* **Material for this exercise**
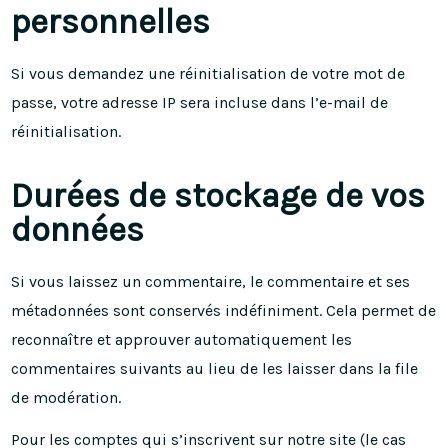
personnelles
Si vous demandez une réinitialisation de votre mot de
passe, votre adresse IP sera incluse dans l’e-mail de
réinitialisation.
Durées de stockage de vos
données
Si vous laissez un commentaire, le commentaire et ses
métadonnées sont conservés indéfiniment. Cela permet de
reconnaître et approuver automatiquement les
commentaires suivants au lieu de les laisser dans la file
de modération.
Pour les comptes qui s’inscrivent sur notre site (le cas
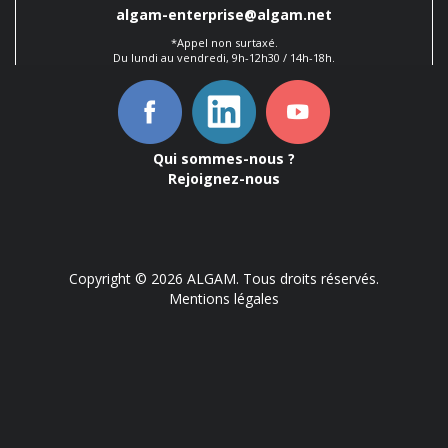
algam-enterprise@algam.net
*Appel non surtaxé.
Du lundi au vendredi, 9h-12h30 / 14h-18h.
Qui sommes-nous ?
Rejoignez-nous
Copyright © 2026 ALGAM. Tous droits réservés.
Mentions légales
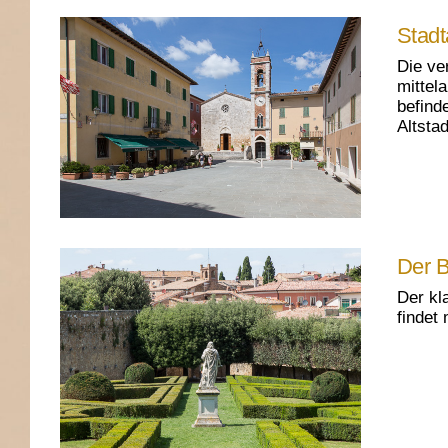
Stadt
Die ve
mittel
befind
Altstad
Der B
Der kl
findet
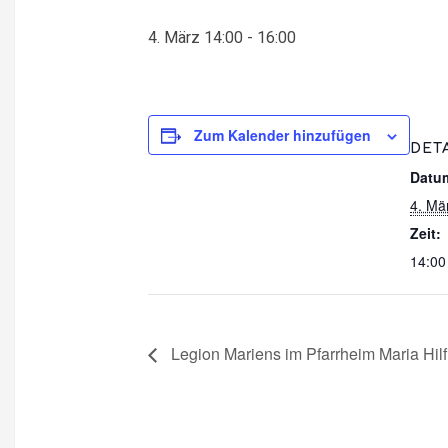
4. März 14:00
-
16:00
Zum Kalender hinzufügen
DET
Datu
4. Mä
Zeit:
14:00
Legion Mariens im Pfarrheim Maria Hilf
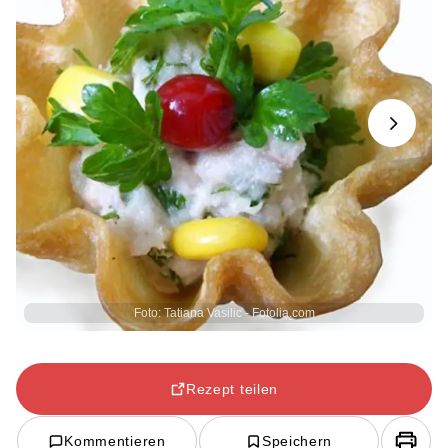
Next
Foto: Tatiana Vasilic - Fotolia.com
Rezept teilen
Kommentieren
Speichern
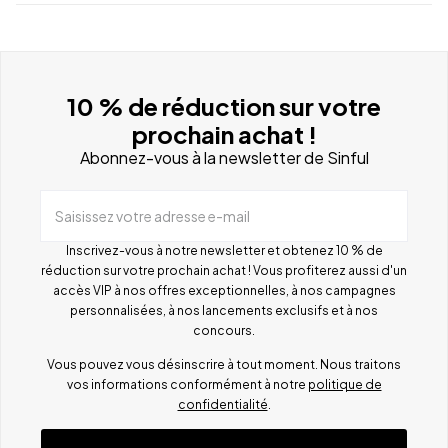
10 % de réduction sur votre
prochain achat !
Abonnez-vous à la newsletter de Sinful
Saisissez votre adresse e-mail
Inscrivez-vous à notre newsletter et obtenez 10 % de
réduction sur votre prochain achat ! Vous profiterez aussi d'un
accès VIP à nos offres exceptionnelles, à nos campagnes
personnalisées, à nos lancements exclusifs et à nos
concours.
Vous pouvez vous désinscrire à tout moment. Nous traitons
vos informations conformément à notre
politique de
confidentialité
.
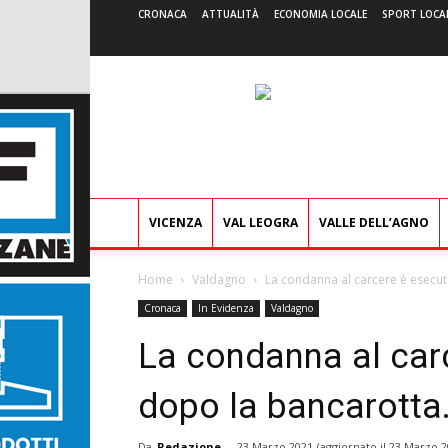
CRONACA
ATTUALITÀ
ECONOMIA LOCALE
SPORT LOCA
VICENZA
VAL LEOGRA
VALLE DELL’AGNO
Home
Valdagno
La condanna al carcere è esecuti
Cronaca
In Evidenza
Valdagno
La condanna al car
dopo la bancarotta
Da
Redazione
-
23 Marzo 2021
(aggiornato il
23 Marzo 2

---

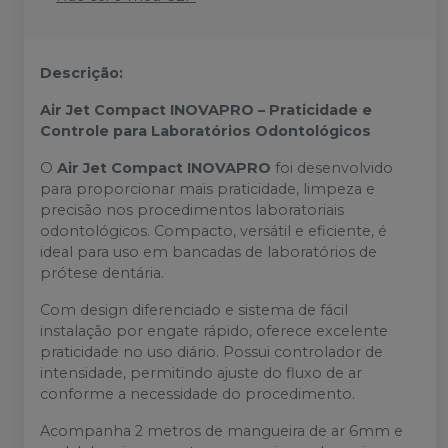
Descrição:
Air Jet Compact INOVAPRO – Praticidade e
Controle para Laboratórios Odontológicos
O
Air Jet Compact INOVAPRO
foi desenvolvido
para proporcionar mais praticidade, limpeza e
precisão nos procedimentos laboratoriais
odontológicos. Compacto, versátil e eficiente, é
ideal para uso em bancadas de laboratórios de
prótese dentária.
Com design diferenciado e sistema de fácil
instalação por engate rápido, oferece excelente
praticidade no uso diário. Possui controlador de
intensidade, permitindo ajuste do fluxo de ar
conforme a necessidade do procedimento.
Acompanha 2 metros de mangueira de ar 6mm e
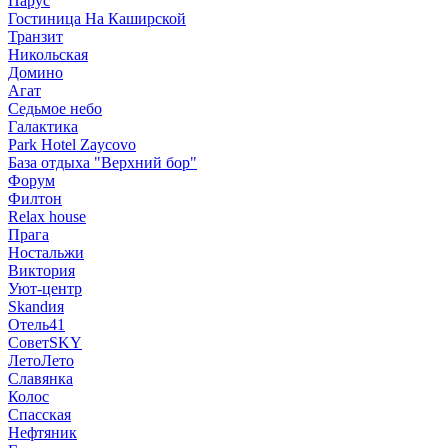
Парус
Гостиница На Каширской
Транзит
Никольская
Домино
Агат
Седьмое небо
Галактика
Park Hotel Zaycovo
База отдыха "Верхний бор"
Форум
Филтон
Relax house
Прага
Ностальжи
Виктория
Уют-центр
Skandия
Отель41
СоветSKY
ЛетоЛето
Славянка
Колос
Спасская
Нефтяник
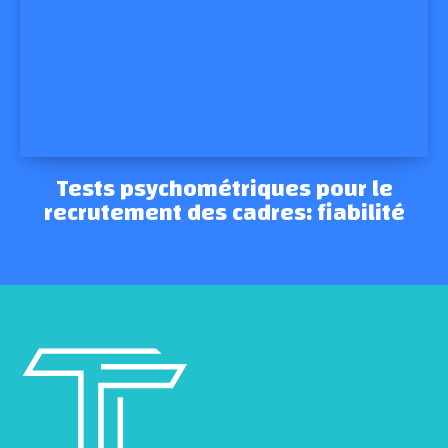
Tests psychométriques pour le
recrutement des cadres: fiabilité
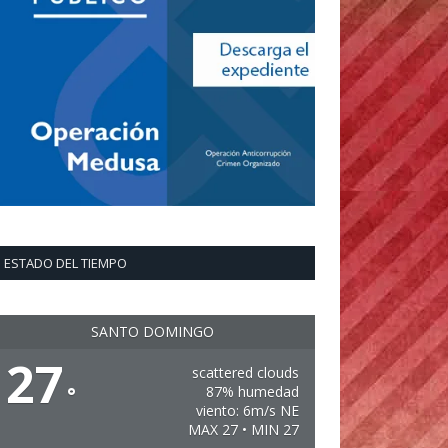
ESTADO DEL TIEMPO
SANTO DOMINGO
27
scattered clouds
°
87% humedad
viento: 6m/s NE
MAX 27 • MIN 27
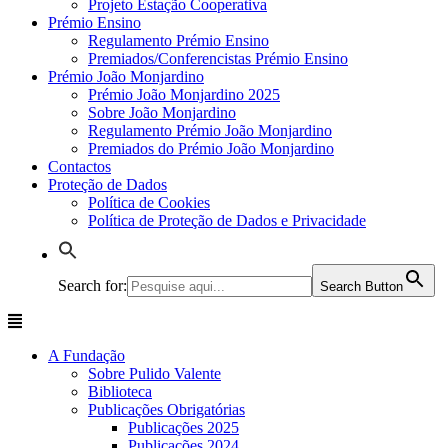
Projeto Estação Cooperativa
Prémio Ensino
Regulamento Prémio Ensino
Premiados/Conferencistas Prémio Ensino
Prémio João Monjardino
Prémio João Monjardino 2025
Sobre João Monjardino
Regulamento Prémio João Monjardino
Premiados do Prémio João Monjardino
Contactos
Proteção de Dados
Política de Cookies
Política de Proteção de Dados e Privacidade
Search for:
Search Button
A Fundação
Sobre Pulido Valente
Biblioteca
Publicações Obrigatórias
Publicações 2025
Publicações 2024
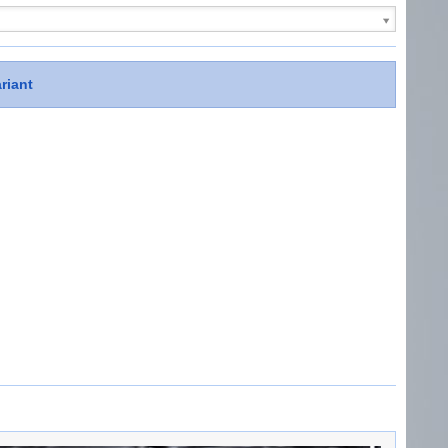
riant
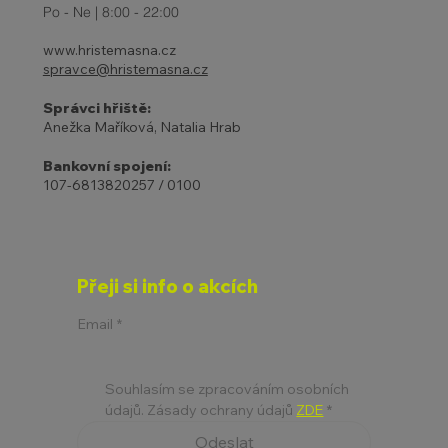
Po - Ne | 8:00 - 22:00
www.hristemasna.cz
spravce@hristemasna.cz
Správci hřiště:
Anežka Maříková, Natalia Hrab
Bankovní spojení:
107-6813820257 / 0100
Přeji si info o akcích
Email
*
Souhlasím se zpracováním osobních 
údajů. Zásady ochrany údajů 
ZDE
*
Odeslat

==

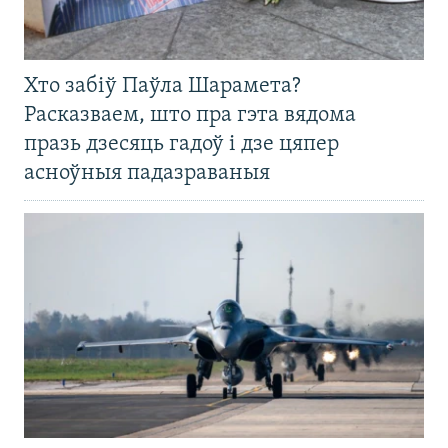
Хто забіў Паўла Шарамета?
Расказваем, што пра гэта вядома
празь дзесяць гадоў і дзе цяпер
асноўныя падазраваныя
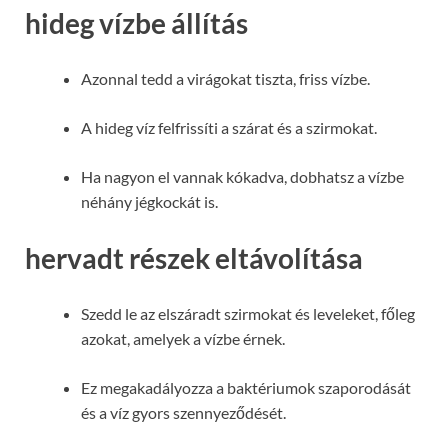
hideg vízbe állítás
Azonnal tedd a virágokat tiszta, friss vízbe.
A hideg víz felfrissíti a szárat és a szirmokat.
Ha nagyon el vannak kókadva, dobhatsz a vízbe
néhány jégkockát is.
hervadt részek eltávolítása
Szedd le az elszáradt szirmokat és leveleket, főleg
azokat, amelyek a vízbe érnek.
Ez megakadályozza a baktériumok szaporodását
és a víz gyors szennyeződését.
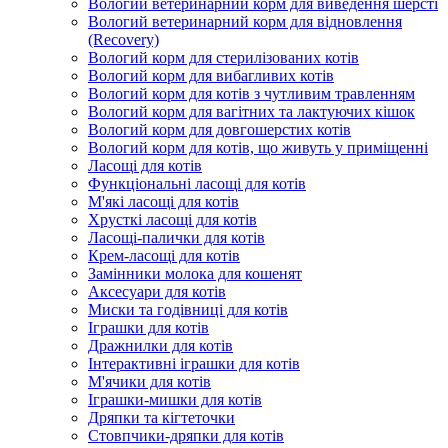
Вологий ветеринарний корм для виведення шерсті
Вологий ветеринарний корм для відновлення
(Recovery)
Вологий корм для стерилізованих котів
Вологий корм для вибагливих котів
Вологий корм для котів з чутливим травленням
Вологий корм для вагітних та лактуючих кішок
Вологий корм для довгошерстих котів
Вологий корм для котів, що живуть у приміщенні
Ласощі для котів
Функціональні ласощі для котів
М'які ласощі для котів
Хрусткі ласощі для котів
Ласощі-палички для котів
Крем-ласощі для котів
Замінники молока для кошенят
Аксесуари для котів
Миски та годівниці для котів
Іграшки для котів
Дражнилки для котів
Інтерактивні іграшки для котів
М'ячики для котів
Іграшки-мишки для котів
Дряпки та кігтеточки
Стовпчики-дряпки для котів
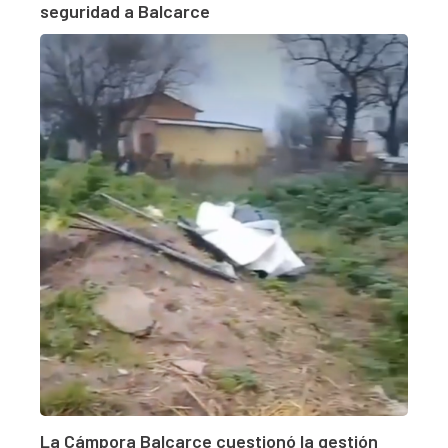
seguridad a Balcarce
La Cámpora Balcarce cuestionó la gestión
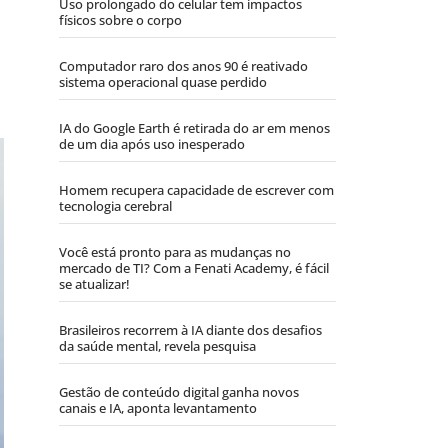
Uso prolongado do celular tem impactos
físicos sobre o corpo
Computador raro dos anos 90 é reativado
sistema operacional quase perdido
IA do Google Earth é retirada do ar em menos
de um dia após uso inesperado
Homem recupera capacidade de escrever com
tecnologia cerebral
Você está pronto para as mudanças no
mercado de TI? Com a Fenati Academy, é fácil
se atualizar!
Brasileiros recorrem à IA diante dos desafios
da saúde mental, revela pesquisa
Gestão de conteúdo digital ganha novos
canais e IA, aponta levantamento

* **Written task**
In the data above, retype exactly and only the lines between the one holding "М'які ласощі для котів" and the one holding "Стовпчики-дряпки для котів", inclusive.

* **Completed exercise**
М'які ласощі для котів
Хрусткі ласощі для котів
Ласощі-палички для котів
Крем-ласощі для котів
Замінники молока для кошенят
Аксесуари для котів
Миски та годівниці для котів
Іграшки для котів
Дражнилки для котів
Інтерактивні іграшки для котів
М'ячики для котів
Іграшки-мишки для котів
Дряпки та кігтеточки
Стовпчики-дряпки для котів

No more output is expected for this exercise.